Dr. Nadia Habal shared an update on the current regulatory landscape on behalf of FDA and highlighted resources for the rare disease community. Expedited programs for serious conditions are intended to facilitate and expedite development and review of new drugs to address unmet medical need in the treatment of a serious or life-threatening condition. These include fast track designation, breakthrough therapy designation, accelerated approval, and priority review designation. When it comes to developing new measures that will require validation to serve as clinical trial endpoints, Dr. Habal urged developers to reach out to FDA sooner rather than later to collaborate.

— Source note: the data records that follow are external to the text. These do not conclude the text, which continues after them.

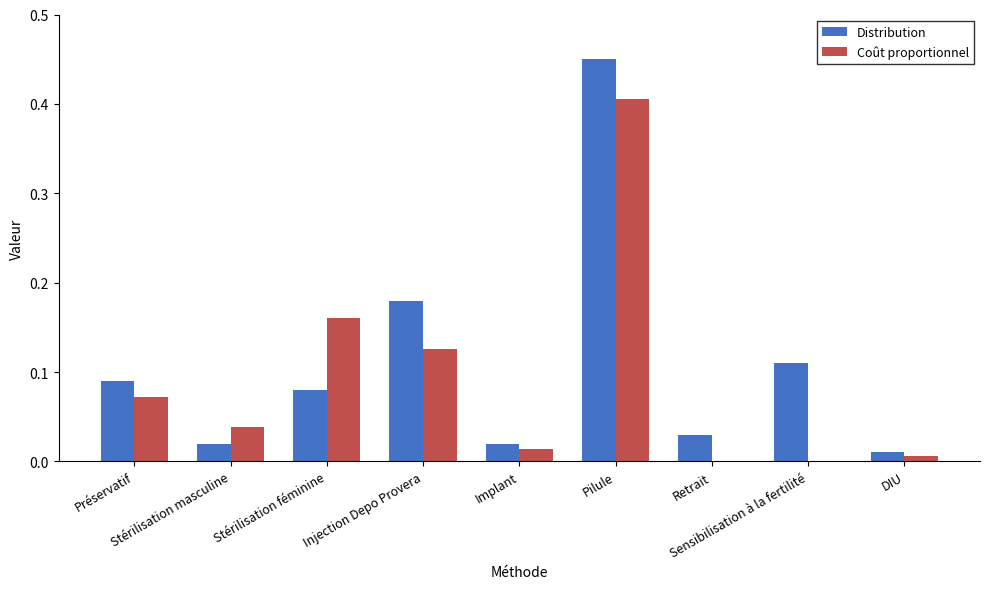

Count the number of categories in the chart.

9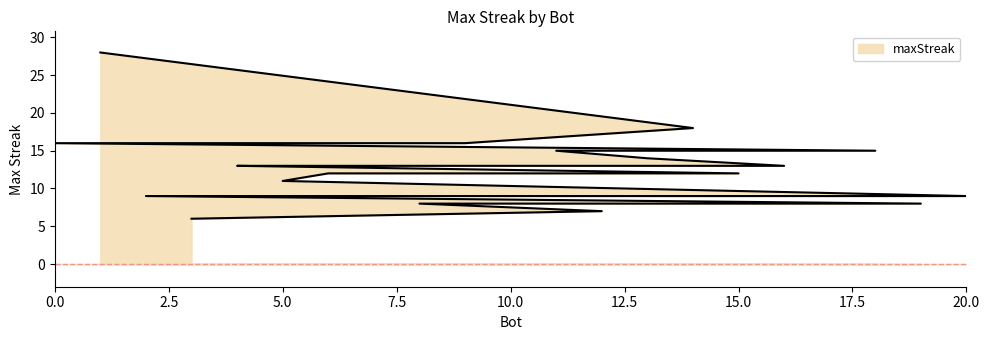

How many lines are shown in the chart?

1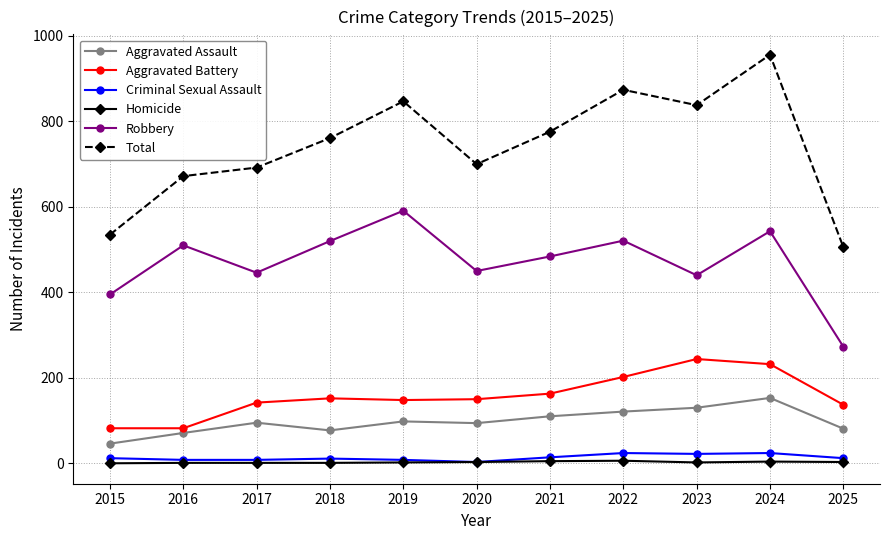

What is the spread (max minus min) of values at 2021?

771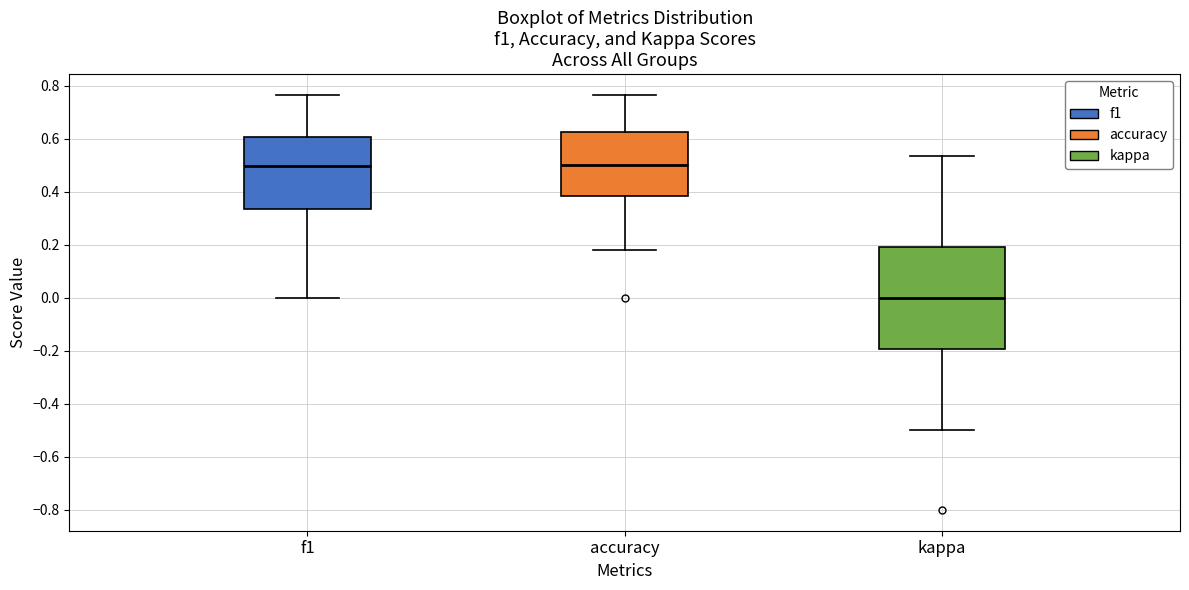

Where does the median line of the box for f1 sit on the y-axis? The values are not printed on the chart, so give them approximately, as read against the axis.

0.50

The pinnacle of the weekend was an interactive workshop to gain alignment around research and development priorities in Scleroderma, led by Amanda Lippincott. The clear theme that emerged from the workshop was the critical importance of collaboration. Participants consistently emphasized that meaningful progress in scleroderma research and drug development depends on strong, ongoing collaboration across all stakeholder groups—including patients, researchers, industry, and regulators. Another major takeaway was the need to center people living with scleroderma, particularly by incorporating patient input into clinical trial design and broader decision-making processes. Participants also highlighted a shared sense that everyone is aligned around a common goal, but progress is currently limited by fragmented communication, lack of centralized information-sharing, and insufficient structured planning. There is a clear need for more coordinated, transparent, and sustained engagement, including regular meetings and mechanisms to maintain momentum.